The State argues that the plain meaning of the statute indicates a legislative intent to create multiple units of prosecution. Specifically, the Legislature’s use of the word “any” in conjunction with singular words, such as “obscene visual or print medium” and “prohibited sexual act,” creates a presumption of multiple units of prosecution.

Olsson argues that the use of “visual or print medium” in Section 30–6A–3(A) indicates a clear legislative intent not to punish per child depicted but rather the broader act of possessing the medium as defined. Olsson asserts that should the Court determine that the act of possession is the unit of prosecution, then the Herron factors are not relevant and the Court should look to analyzing the act of possessing child pornography by analogy to analyzing the act of possessing drugs.

Ballard argues that the definition of “visual or print medium” in Section 30–6A–2(B)(1) includes exactly what he possessed, a “computer diskette.” Ballard asserts that singular terms like “image” and “depiction” are notably missing from Subsection (B). Thus Ballard argues that the unit of prosecution is defined by the medium, not the number of acts the medium depicts.
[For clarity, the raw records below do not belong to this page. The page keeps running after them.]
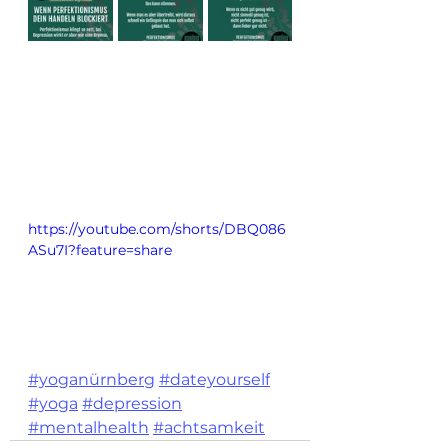
https://youtube.com/shorts/DBQ086
ASu7I?feature=share
#yoganürnberg
#dateyourself
#yoga
#depression
#mentalhealth
#achtsamkeit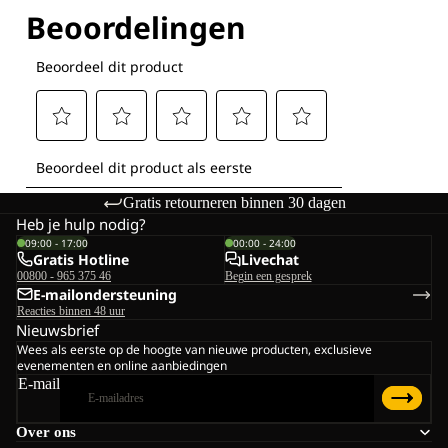
Ontdek al onze technologieën
Gratis retourneren binnen 30 dagen
Heb je hulp nodig?
09:00 - 17:00
00:00 - 24:00
Gratis Hotline
Livechat
00800 - 965 375 46
Begin een gesprek
E-mailondersteuning
Reacties binnen 48 uur
Nieuwsbrief
Wees als eerste op de hoogte van nieuwe producten, exclusieve
evenementen en online aanbiedingen
E-mail
Over ons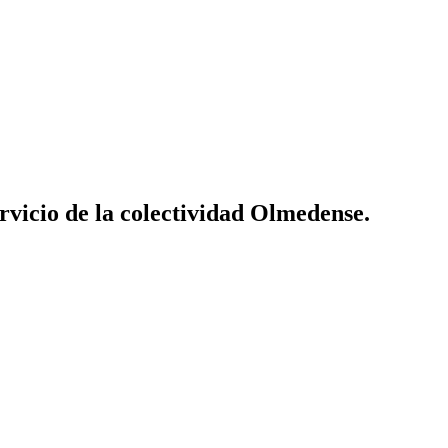
vicio de la colectividad Olmedense.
The court employed the two-part test; and determined that the plain meaning of the statute was not apparent. Thus, moving to the legislative intent, “we conclude that the language, history, and purpose of Section 30–6A–3 do not in- form us of the legislative intent on unit of prosecution. We next determine whether the acts of Olsson and Ballard were separated by sufficient indicia of distinctness to justify multiple punishments under the same statute.” The court however was unable to apply the Herron factors, and held “If there is no distinctness to the acts charged, then the rule of lenity applies, meaning “doubt will be resolved against turning a single transaction into multiple offenses.”

Holding: We hold that the statutory language of Section 30–6A–3(A) is ambiguous and that the Herron factors are not applicable in possession cases. Olsson and Ballard can each only be charged with one count of possession. The Court of Appeals opinions in Olsson and Ballard are reversed and these cases are remanded to the trial court for proceedings in accordance with this opinion.